Like so many other proud American foodies, I look forward to the last Thursday of November. It’s the day to gorge on unbelievable quantities of carbs and collapse from the sheer weight of ingested food and drink. It’s also a day of futility — ’tis impossible to resist another slice of succulent turkey, pumpkin pie or heaping mound of Dad’s spicy BBQ pork. Perhaps pathetic, but everyone else is doing it. And a great bottle of wine helps to wash down the potatoes and wash away the guilt.
But with myriad choices, what to choose?
A few thoughts on Thanksgiving wines choices: 1) Drink what you like, no matter what food is in front of you; 2) If red wine isn’t your bag, screw it, drink white with everything — this holiday is about feeling good, right? Besides, a buttery but not too oaky chardonnay from California is fabulous with Thanksgiving vittles; 3) If you shun white wine (which is, frankly, the best pairing), choose lighter red wines, like pinot noir, French Beaujolais (or Nouveau!), malbec or a fruity Australian shiraz. Unless you’re eating beef rib roast, heavier wines like cabernet sauvignon or California syrah tend to overwhelm the food, but that could be an advantage in some households. Your call.
There are two rules of thumb on food and wine pairing, should you choose to stress about it: matching or contrasting flavors. Complementary pairing mirrors the wine and food, like creamy, buttery chardonnay with roasted turkey in a buttery sauce. Opposing teams would be the roasted bird with a dry, fruit-forward riesling or salty ham with a sweet riesling. Both strategies are delicious and allow you to choose your favorite weapon.
So basically, Thanksgiving presents an excuse to break open three or four different bottles of juice, compounding pleasure during an already decadent meal. And after the decadence, you’ll find my fat butt on the couch, praying that the food will digest quickly … so I can have another slice of pie and dessert wine.
Calina 2008 Chardonnay Reserva Casablanca (Chile) Did you know 95 percent of Chilean wine is exported to places like the U.S. and the U.K.? Sucks to be Chilean because this smacks of quality California chardonnay, but half the price. Smooth and juicy with creamy, buttery peaches, melon and vanilla. Sw=2. $8. 4.5 stars.
Talbott 2007 Logan Chardonnay Monterey (California) Family-owned Talbott Vineyards has been growing superior chardonnay and pinot noir grapes for 25 years. Thankfully, each year they select a small amount and craft some really great wines. Like this one. Luscious buttery goodness like perfect popcorn. Creamy vanilla, peaches, almonds and a toasty finish. All this and a dose of citrus acidity. Quite fabulous. Sw=2. $24. 4 stars.
Domaine Ste.

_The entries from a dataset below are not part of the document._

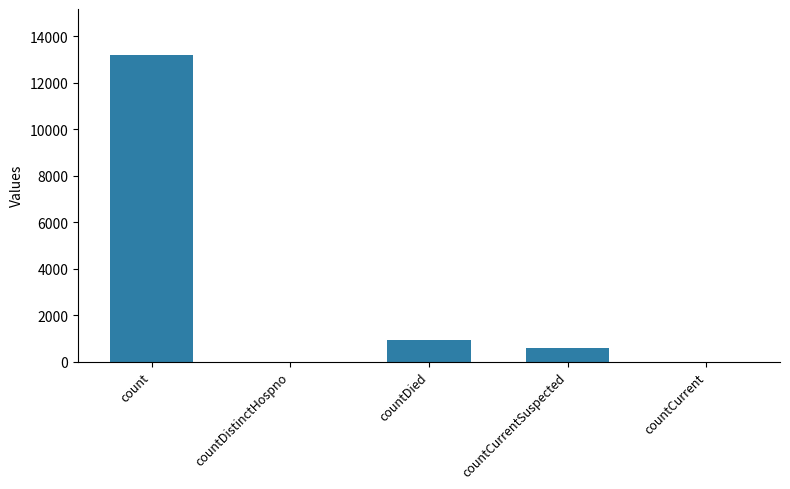

What is the sum of the values at countDied and countCurrent?

924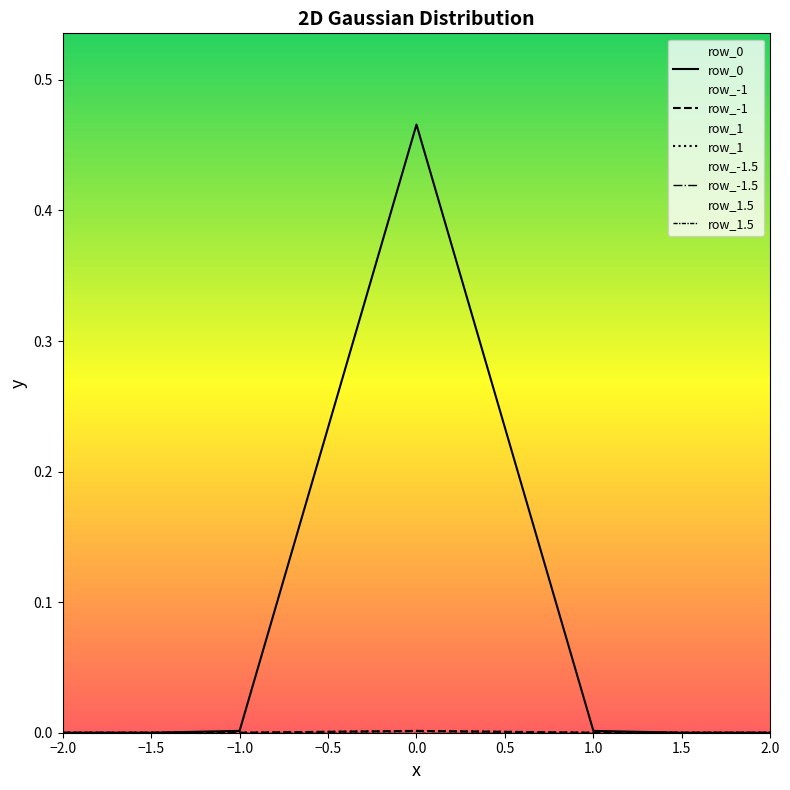

Reading right to left, transcribe all the data shown in this chart.

row_0: 0.0	0.0	0.0	0.5	0.0	0.0	0.0
row_-1: 0.0	0.0	0.0	0.0	0.0	0.0	0.0
row_1: 0.0	0.0	0.0	0.0	0.0	0.0	0.0
row_-1.5: 0.0	0.0	0.0	0.0	0.0	0.0	0.0
row_1.5: 0.0	0.0	0.0	0.0	0.0	0.0	0.0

Michelle Brut (Washington) For something a little more celebratory without paralyzing your wallet, try the sparkling wine from the Chateau Ste. Michelle folks. Refreshingly dry with succulent pear, lemon and a fresh-baked bread finish. Sw=1. $12. 3.5 stars.
MezzaCorona Pinot Noir Trentino (Italy) Pinot noir isn’t particularly the expertise of the Italians, but this inexpensive pinot doesn’t suck. The grapes are sourced from the cooler, mountainous climes of northeastern Italy, an environment pinot loves. This wine isn’t magical, but great for the price, and everything a pinot noir should be. Lighthearted with berry fruit and fresh with a delicious, earthy finish. Sw=1. $10. 3 stars.

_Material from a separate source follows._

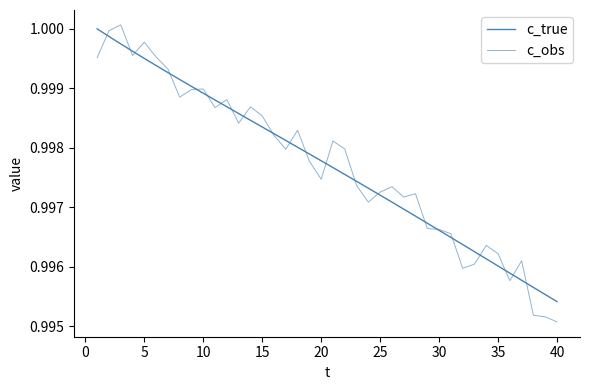

Which series has the largest range (max minus min)?

c_obs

Charles Smith 2007 Boom Boom Syrah Columbia Valley Charles Smith (a real person’s name) was named Winemaker of the Year by Food and Wine Magazine and he’s a serious contender for the wackiest too. But his wines are serious. This syrah is ripe without being sweet, with raspberry, tobacco, white pepper, and fragrant vanilla. It’s austere with strong tannins and definitely a food wine. A roast beef would meet its match in this wine. Sw=1. $20. 4 stars.
Sweetness (Sw) rating: 1-10. Star rating: 1-5.